Entergy Arkansas, ADE partner for online Career and Technical Education courses

Education

Lamar Elementary School principal Erin Honeycutt sets up a “Zoom” class for first through fifth graders to learn art from Holly Triplett in Meridian, Miss., Tuesday, March 24, 2020. The COVID-19 and coronavirus has forced area schools to close and use technology for online teaching and learning. At this time Lamar is closed until April 13th and will then re-evaluate as to continue their closure. (Paula Merritt/The Meridian Star via AP)

LITTLE ROCK, Ark.- Entergy Arkansas and the Arkansas Department of Education are making a pathway toward success for students.

With remote learning becoming more important than ever, representatives from Entergy Arkansas and the Arkansas Department of Education announced today a $482,000 grant that will go toward developing 20 new Career and Technical Education (CTE) courses that will be available to high school students and adults this next fall.

“In addition to affordable and reliable electricity, we need a good business environment, good transportation and qualified employees to help businesses grow if we want our state and communities to be successful,” said Entergy Arkansas President and CEO Laura Landreaux. “To that end, Entergy Arkansas is proud to support these efforts with nearly a half a million dollars from the Entergy Charitable Foundation.” 

In Arkansas, most high school students are enrolled in one or more CTE programs of study, which are designed to prepare them for college and career after graduation.

“We are excited to partner with Entergy Arkansas to offer additional CTE courses to students around the state,” said Arkansas Department of Education Secretary Johnny Key. “CTE is essential, as it provides high school students the opportunity to build workforce skills that will enhance learning and employability. Fifty three percent of CTE students earn a median income of $55,000 or higher after graduation, and 68 percent of students who complete a CTE program of study earn a post-secondary credential. These additional opportunities will expand the workforce pipeline to address critical economic development needs.”

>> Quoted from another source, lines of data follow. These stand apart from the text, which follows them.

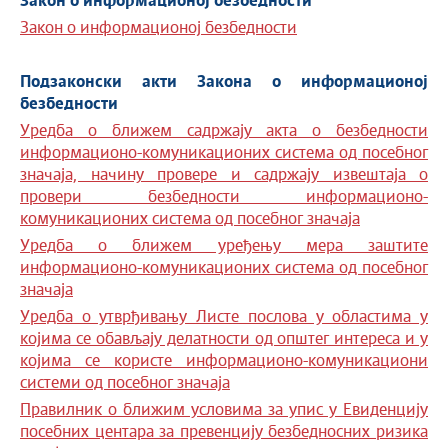
Закон о информационој безбедности
Закон о информационој безбедности
Подзаконски акти Закона о информационој
безбедности
Уредба о ближем садржају акта о безбедности
информационо-комуникационих система од посебног
значаја, начину провере и садржају извештаја о
провери безбедности информационо-
комуникационих система од посебног значаја
Уредба о ближем уређењу мера заштите
информационо-комуникационих система од посебног
значаја
Уредба о утврђивању Листе послова у областима у
којима се обављају делатности од општег интереса и у
којима се користе информационо-комуникациони
системи од посебног значаја
Правилник о ближим условима за упис у Евиденцију
посебних центара за превенцију безбедносних ризика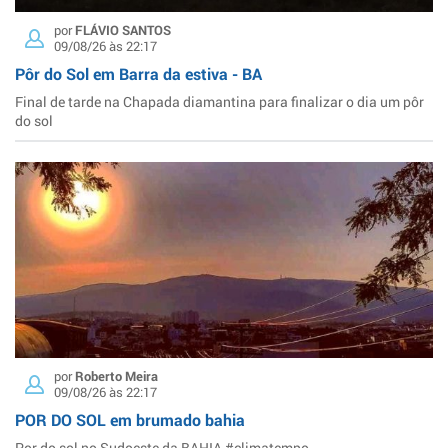
por
FLÁVIO SANTOS
09/08/26 às 22:17
Pôr do Sol em Barra da estiva - BA
Final de tarde na Chapada diamantina para finalizar o dia um pôr
do sol
por
Roberto Meira
09/08/26 às 22:17
POR DO SOL em brumado bahia
Por do sol no Sudoeste da BAHIA #climatempo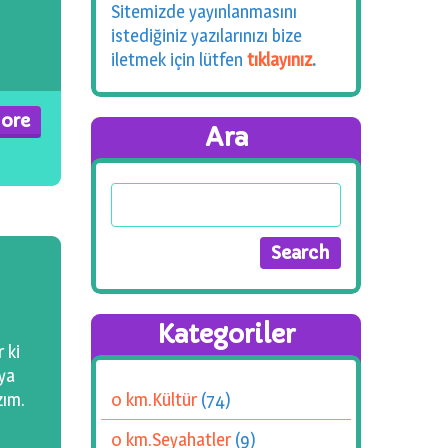
Sitemizde yayınlanmasını
istediğiniz yazılarınızı bize
iletmek için lütfen
tıklayınız
.
ore
Ara
Kategoriler
 ki
aya
zım.
0 km.Kültür
(74)
0 km.Seyahatler
(9)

With schools closing last spring due to COVID-19, CTE students experienced a loss of access to in-person instructions and hands-on experience, which potentially created a gap in the pipeline of workers.  As a result, the Department of Education began working with $300,000 in CARES Act funds to develop a plan toward online and blended learning with its CTE Playbook, a template for 80 classes in multiple areas such as business and marketing, agriculture technology, STEM, and welding

“Technology has advanced tremendously in the last few years while Arkansas competes every day in recruiting for new and expanding business,” said Danny Games, director for Entergy Arkansas Business and Economic Development. “These companies require an educated and skilled workforce that can satisfy their needs and, in turn, provide higher-skilled and higher-paying jobs. These CTE courses should benefit students and their potential employers for years to come.”

The 20 new trade and industry CTE courses will become available to high school students in July of 2021, while other CTW courses will be made available over the next two years. The State Chamber of Commerce, Arkansas Economic Development Commission and Office of Skills Development will provide additional consultation to reflect business and industry needs.

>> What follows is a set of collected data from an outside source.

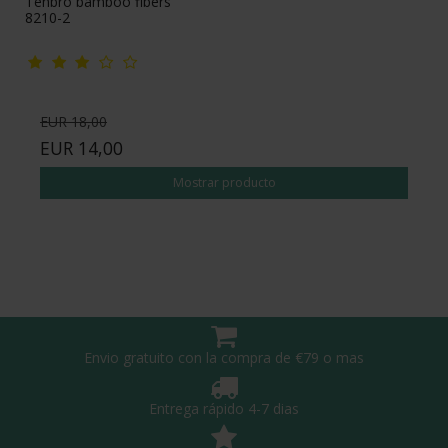
Tenbro bamboo fibers
8210-2
EUR 18,00
EUR 14,00
Mostrar producto
Envio gratuito con la compra de €79 o mas
Entrega rápido 4-7 dias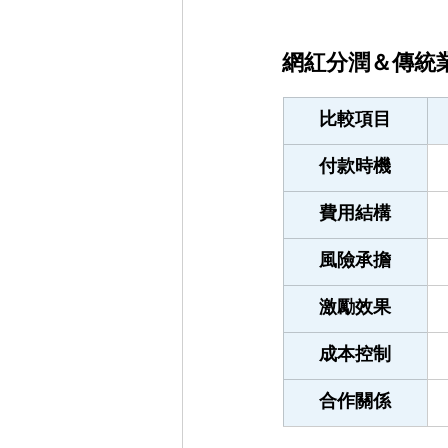
網紅分潤＆傳統
比較項目
付款時機
費用結構
風險承擔
激勵效果
成本控制
合作關係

 “I am also glad to announce that a separate portal will be built to make these CTE courses available to persons already in the workplace who are looking to learn new skills and advance their careers,” Landreaux said. “Our message is this – if you missed out on opportunities like this in high school, a little time and energy on nights and weekends now can mean more opportunities for advancement and a better-paying job in the future.”

Employer and employees will have access to the 20 new courses at a nominal cost beginning fall of 2021.

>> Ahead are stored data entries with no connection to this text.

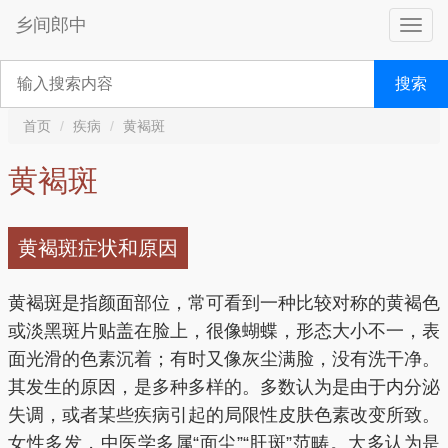
乡间郎中
搜索
首页
疾病
黄褐斑
黄褐斑
黄褐斑症状和原因
黄褐斑是指颜面部位，常可看到一种比较对称的黄褐色
或淡黑斑片贴盖在脸上，很像蝴蝶，形态大小不一，表
面光滑的色素沉着；有时又像灰尘满脸，没有洗干净。
其发生的原因，是多种多样的。多数认为是由于内分泌
失调，或者某些疾病引起的局限性皮肤色素改变所致。
女性多发，中医学多属“面尘”“肝斑”范畴。大多认为是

“We appreciate Secretary Johnny Key and the Department of Education for their support of this initiative for adult learners, as well,” Landreaux concluded.

The CTE grant is made possible by Entergy Arkansas and the Entergy Charitable Foundation as part of $1.13 million dollars Entergy has invested or committed in Arkansas over the past five years to develop the state’s workforce and support its customers and communities.

Other funding investments and commitments include $50,000 to the Arkansas Chamber of Commerce Be Pro, Be Proud initiative; $350,000 for the Academies of Central Arkansas; and $250,000 for the Jobs for Arkansas Graduates high school programs across the state. The Arkansas grants are part of an overall Entergy initiative to provide $5 million across its four-state utility service area.